Schaumann landed an assistant professor job at William Mitchell and quickly realized he had finally found his true calling. For the next 23 years he taught, conducted research, published articles and books, and became a national authority and expert witness on copyright law and securities regulation.
"I had a great time," Schaumann says. "Becoming a teacher turned out to be much harder work than I expected because I needed to gain a lot more knowledge about my subjects if I was going to explain the 'whys' behind the law. But I loved being in the classroom. It was fun, like doing a show, with all the adrenalin, and I found it so rewarding to watch light bulbs go off in my students’ minds and realize I had a hand in it.

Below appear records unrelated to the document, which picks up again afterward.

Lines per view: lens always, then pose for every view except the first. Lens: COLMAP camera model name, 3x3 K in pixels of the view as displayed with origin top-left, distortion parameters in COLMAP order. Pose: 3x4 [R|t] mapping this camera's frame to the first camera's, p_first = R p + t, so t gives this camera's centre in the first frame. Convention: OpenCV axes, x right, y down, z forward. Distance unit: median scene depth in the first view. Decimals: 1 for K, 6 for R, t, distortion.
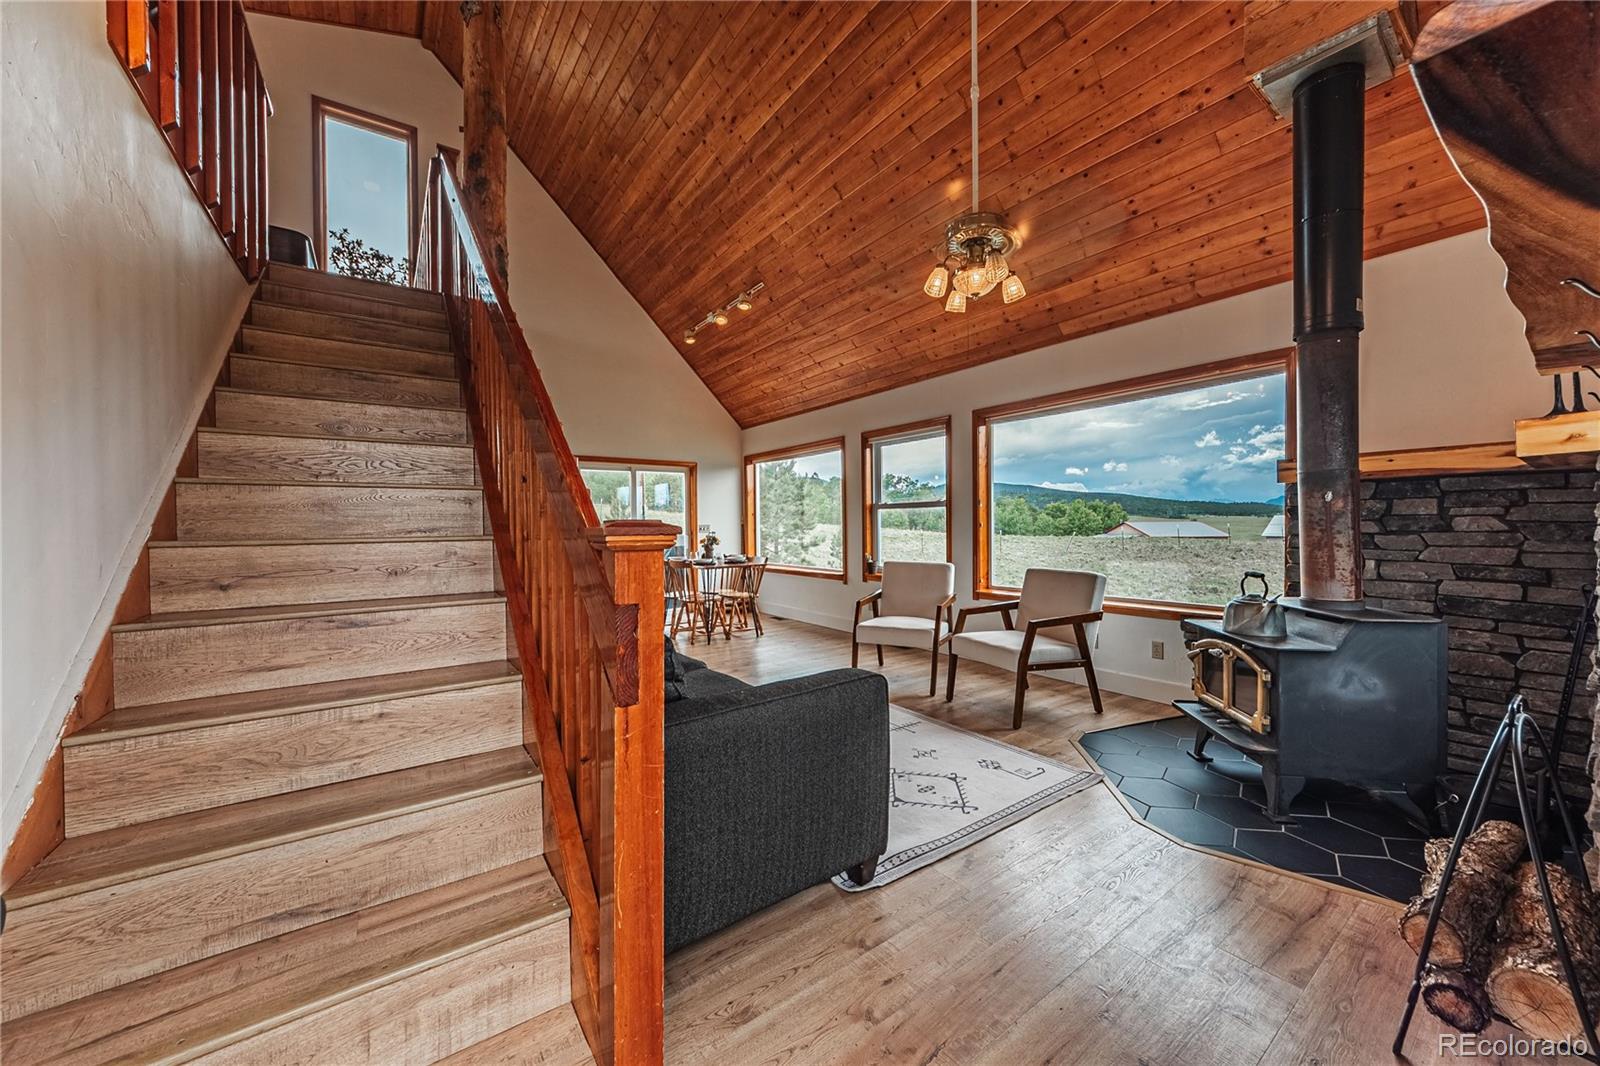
lens RADIAL K [[581.5, 0, 808.4], [0, 581.5, 535.8], [0, 0, 1]] dist [-0.003891, -0.000175]
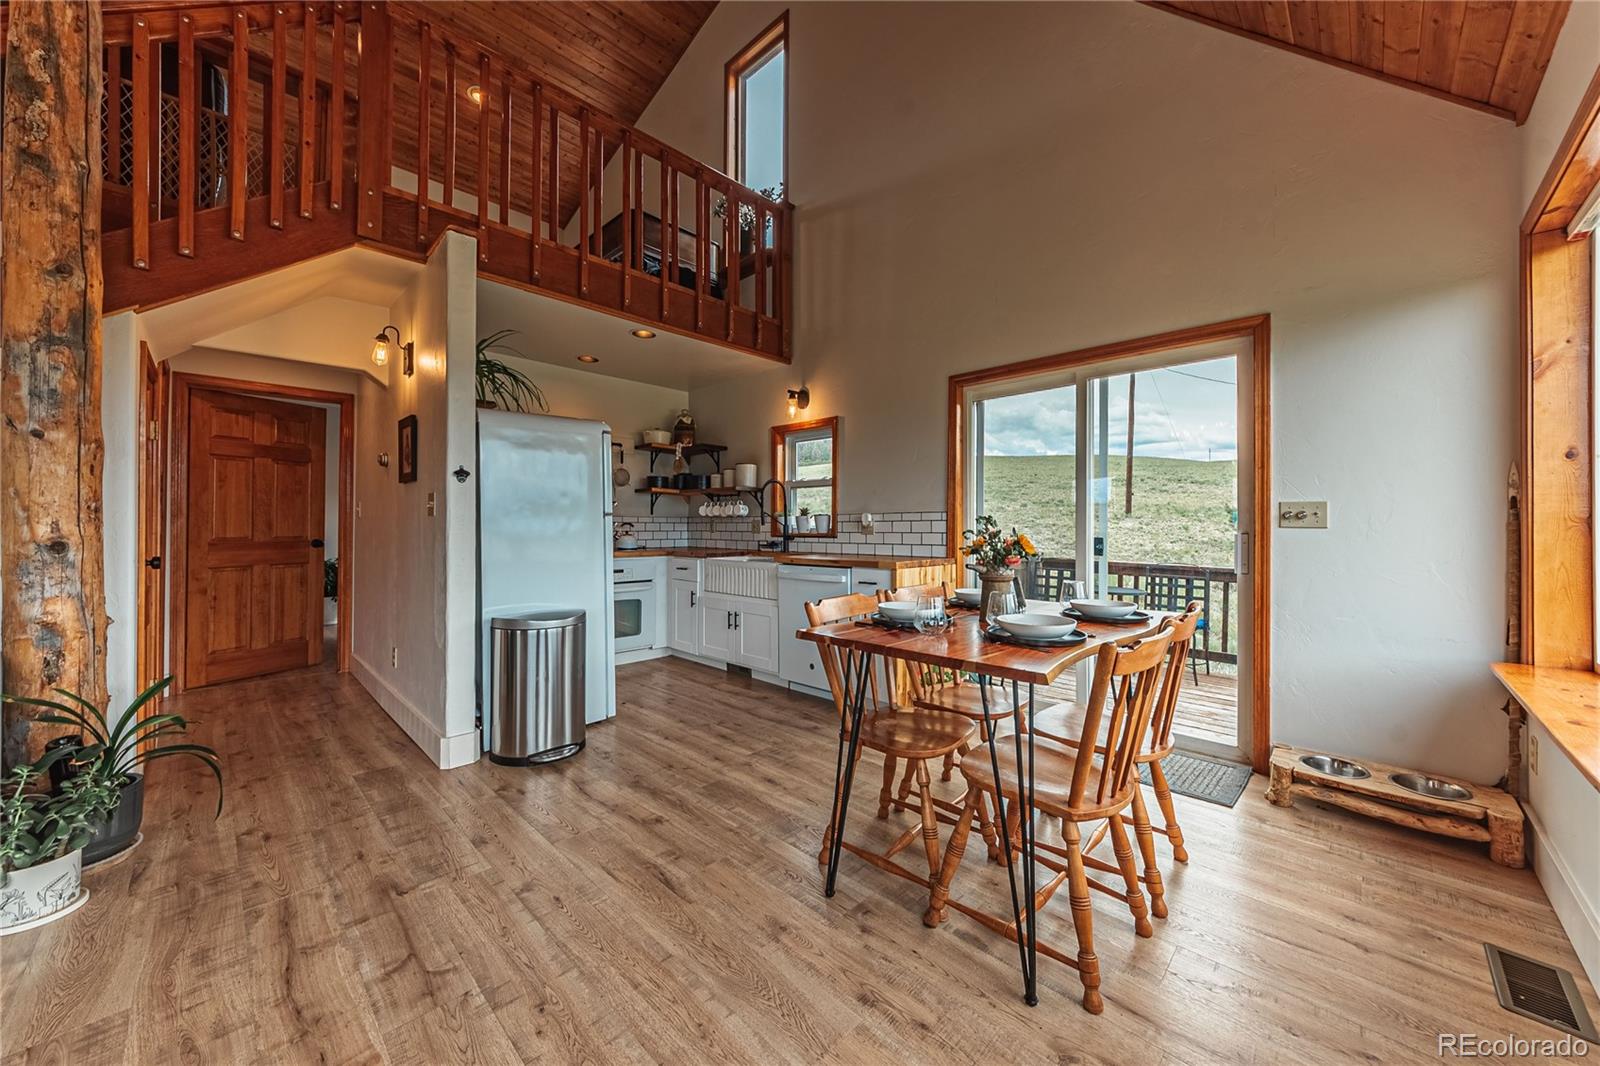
lens RADIAL K [[581.5, 0, 803.5], [0, 581.5, 524.9], [0, 0, 1]] dist [-0.003891, -0.000175]
pose [[0.170884, 0.011962, -0.985219, 0.163982], [-0.024919, 0.999659, 0.007815, -0.005882], [0.984976, 0.023216, 0.171124, 1.318573]]
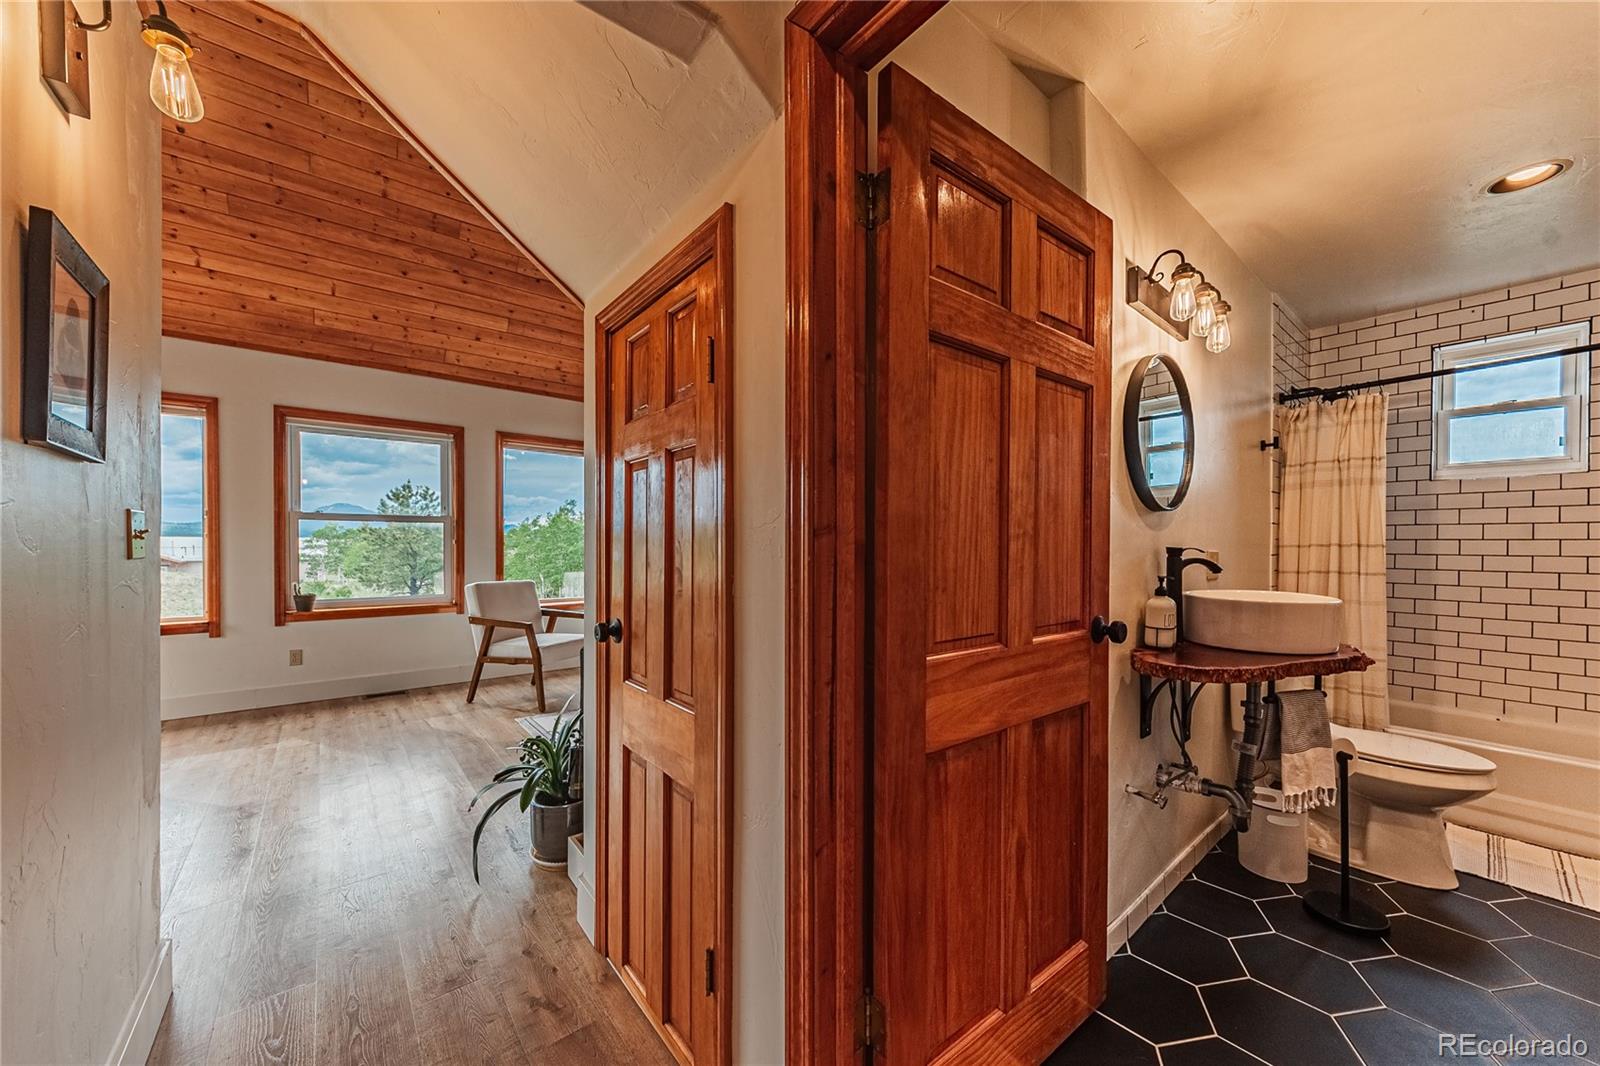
lens RADIAL K [[581.5, 0, 802.3], [0, 581.5, 553.6], [0, 0, 1]] dist [-0.003891, -0.000175]
pose [[-0.060529, -0.004969, 0.998154, -0.930139], [0.013790, 0.999888, 0.005814, -0.000509], [-0.998071, 0.014116, -0.060454, 0.649143]]
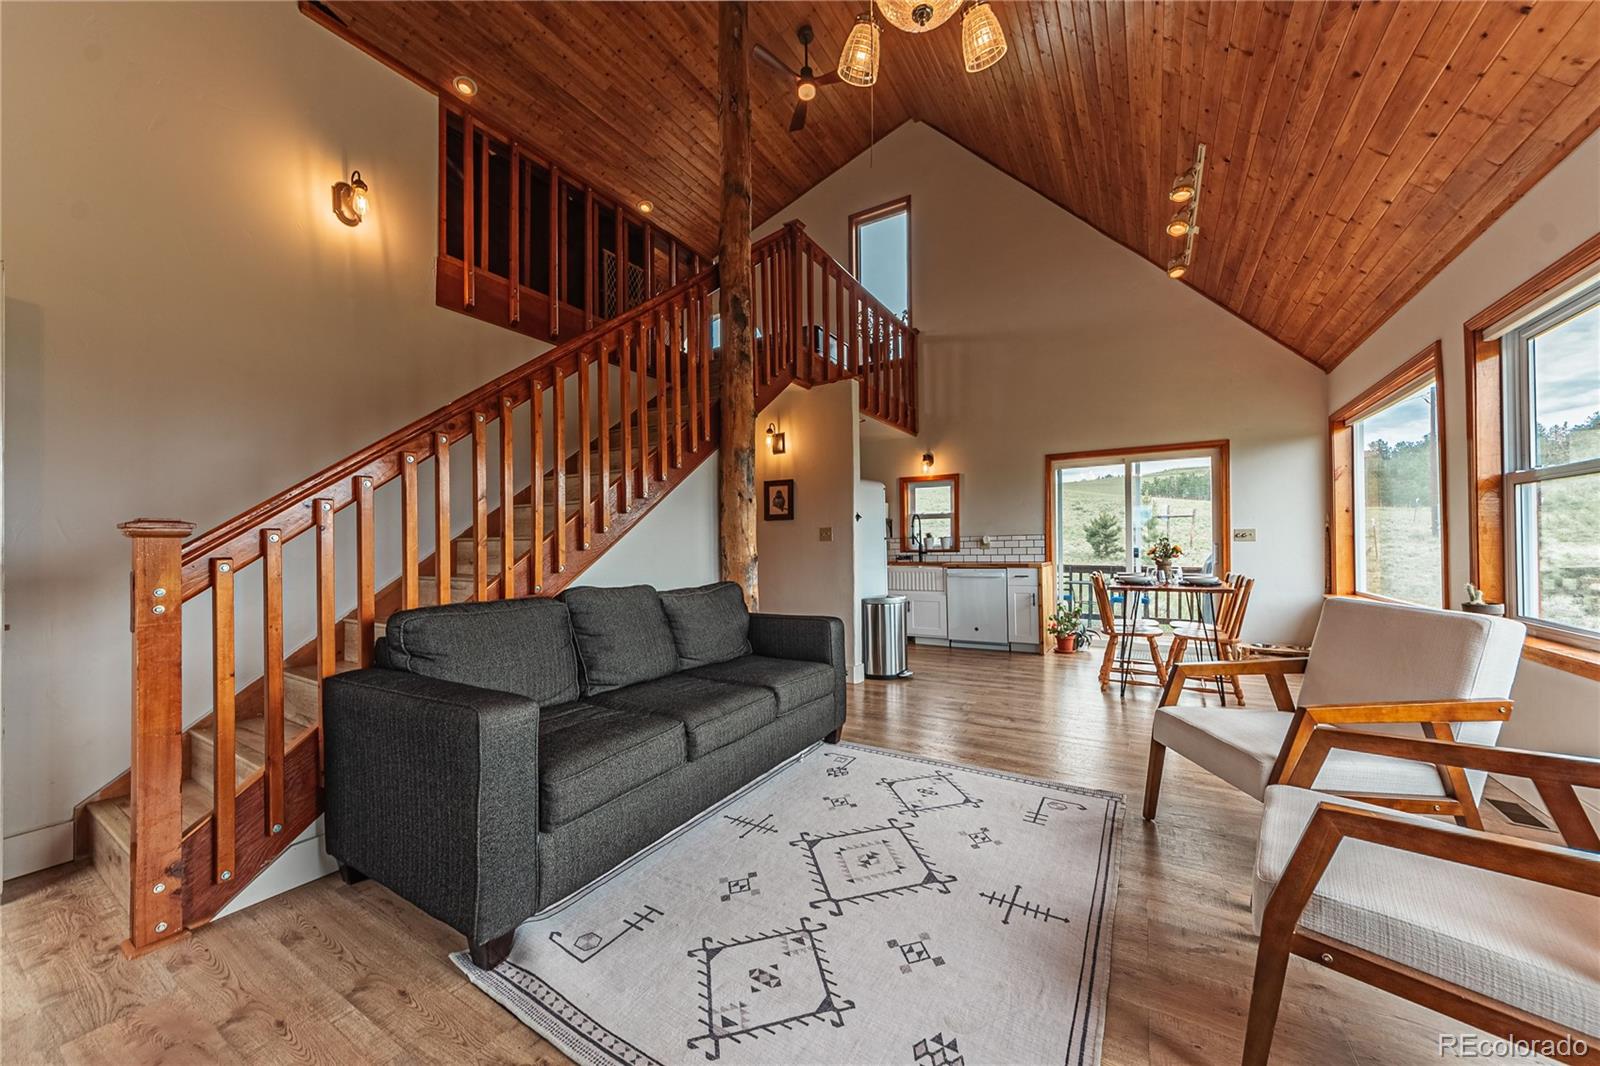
lens RADIAL K [[581.5, 0, 800.5], [0, 581.5, 539.2], [0, 0, 1]] dist [-0.003891, -0.000175]
pose [[0.391053, -0.002543, -0.920365, 0.466091], [-0.011373, 0.999906, -0.007595, 0.006565], [0.920298, 0.013437, 0.390987, 0.505022]]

Schaumann is fully aware that in taking the top job at California Western, he’s accepting a challenge several magnitudes greater than he’s ever faced before, especially given the state of the economy, and the increasing scrutiny on legal education by government and media.
Dean Schaumann with Carla
But if Schaumann feels any pressure, he doesn't show it. Quite the contrary: in just his first few weeks on the job, the new Dean not only identified some of the problems, he's already working on solutions. He's formulating strategies to expand the applicant pool nationally, contain costs while boosting efficiencies, stop the rise in tuition, increase philanthropy, and significantly raise the recognition he believes California Western deserves to have in the San Diego community.
But by far the core issue in Schaumann's mind is that legal education needs to change dramatically, from an overly theoretical model he believes "essentially hasn’t changed much since the 19th Century" to one providing a practical, experiential education that properly trains lawyers to be productive from their first day on the job, something other fields like medicine and engineering do as a matter of course.
"I think it's crucial for California Western to identify the specific needs of those who hire our graduates and reverse engineer our curriculum to make sure we’re providing the training that will lead to those outcomes. That will eliminate much of the need for the on-the-job training that law schools have traditionally left to unhappy employers, who themselves are under increasing pressure from clients who don’t like paying for it."
Among the reasons Schaumann wanted to come to California Western was that he saw a school already ahead of the game in many areas of practical education, including strong internship and mentorship programs. He also felt like he could work well with the people in place at the school.
"I knew they were impressive, but now that I've been here awhile I can tell you that across the board, from faculty to staff to students, the caliber and dedication of the people here at California Western has exceeded my already high expectations," Schaumann says. "This is critical, because our ability to move forward will depend heavily on how well I harness the collective wisdom of this great team."
Schaumann is looking forward to leading that team into battle.
"With legal education on the cusp of serious change, we'll need the talent, experience, and commitment of everyone at California Western to re-shape our future. We'll make sure the school isn't just part of the coming change, but a driving force in what really is a transformation of how lawyers are trained. If we accomplish what I know we're capable of, I believe some day very soon California Western will be recognized as one of the true leaders in 21st Century legal education."